◆ 所给文字
# # # # # # #

冯文炳(废名)有《谈新诗》一文,文中主张新诗与旧诗不应只是形式的不同,乃内容的不同,谓旧诗中往往有诗的散文,如黄山谷“俯仰之间已陈迹,暮窗归了读残书”(《池口风雨留三日》),又如义山“历览前贤国与家,成由勤俭败由奢”(《咏史》)、牧之“江东子弟多才俊,卷土重来未可知”(《题乌江亭》)。如上所举,实则皆非纯诗。牧之二句较义山二句富于音乐性,故似诗。山谷则以文为诗之祖,苏、辛以文为词。

废名主张新诗要有新诗的境界,而又无确切界说。余以为,诗可以禅宗语解之:

若也会得,便甜瓜彻蒂甜;若也不会,便苦瓠连根苦。(天衣义怀禅师语)

直饶有倾湫之辩、倒岳之机,衲僧门下一点用不着。(尼妙道禅师语)

“会”,天下无一事一物非诗;“不会”,看天下无一事一物是诗。在城市中看不出诗;在风月场中也依然是门外汉,看不出诗。“微云淡河汉”(孟浩然语)、“悠然见南山”(陶渊明《饮酒二十首》其五),究竟说什么?真是“蚊子上铁牛,全无下嘴处”(药山惟俨禅师语)。

诗,本不可说。“父母所生口,终不为子说”、“我若说似汝,汝已后骂我去”、“莫道无语,其声如雷”(沩山禅师语)。一切现成,更教谁“会”?如人饥时吃饭,吃下受用便得。

虽说什么“卓拄杖下座,一时打散”,然山僧[1]事不获已,不免再起一番葛藤。(然自救不了,遑论救人?)

诗要有:一知;二觉;三情。

# # # # # # #

数据集节选:
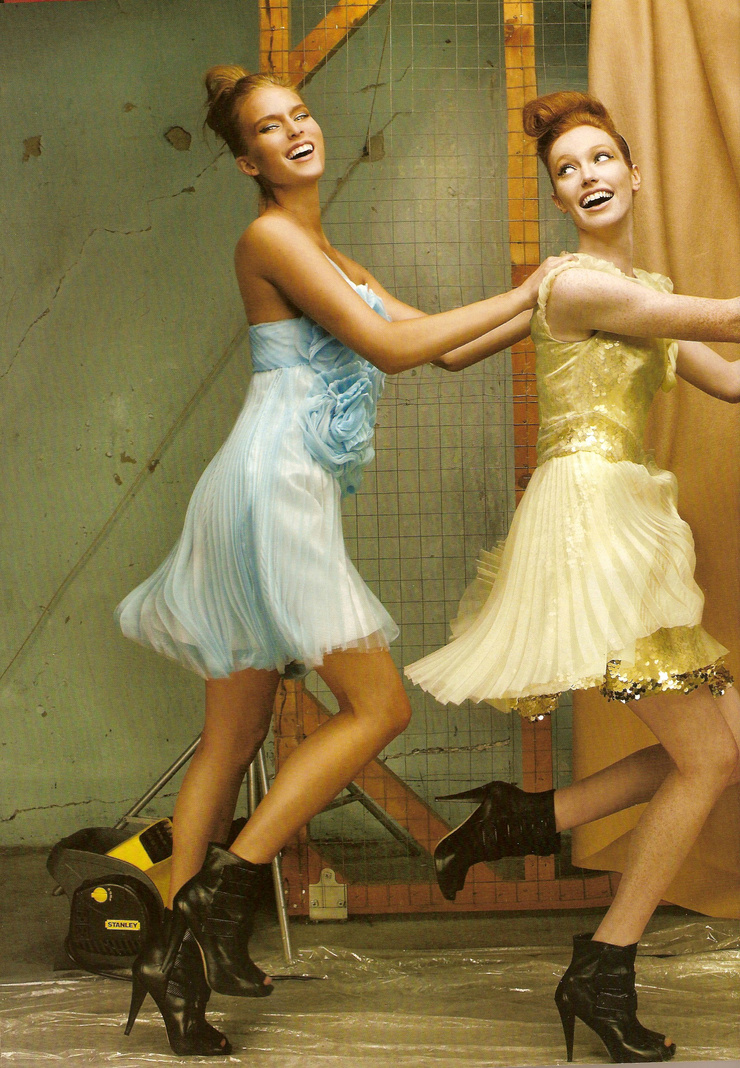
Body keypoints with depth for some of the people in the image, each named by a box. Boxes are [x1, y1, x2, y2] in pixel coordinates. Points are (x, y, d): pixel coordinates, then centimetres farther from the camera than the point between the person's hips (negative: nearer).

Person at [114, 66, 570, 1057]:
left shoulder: (329, 256, 23)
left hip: (288, 500, 10)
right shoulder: (270, 238, -7)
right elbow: (392, 347, -13)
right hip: (272, 489, -10)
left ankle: (176, 953, 12)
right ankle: (221, 889, -4)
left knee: (233, 741, 8)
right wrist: (524, 293, -6)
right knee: (379, 705, -7)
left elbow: (439, 344, 20)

# # # # # # #

◆ 练习题目
1. 根据所给文字,作者认为诗要有哪三样东西?
2. 请把记录中从开头到含有“left hip: (288, 500, 10)”的那一行为止的部分(两端都包括)转写成 JSON 字符串列表,每行一个字符串,省略空行,答案中不要列出图片。

◆ 练习答案
1. 诗要有:一知;二觉;三情。

2.
[
  "Body keypoints with depth for some of the people in the image, each named by a box. Boxes are [x1, y1, x2, y2] in pixel coordinates. Points are (x, y, d): pixel coordinates, then centimetres farther from the camera than the point between the person's hips (negative: nearer).",
  "Person at [114, 66, 570, 1057]:",
  "left shoulder: (329, 256, 23)",
  "left hip: (288, 500, 10)"
]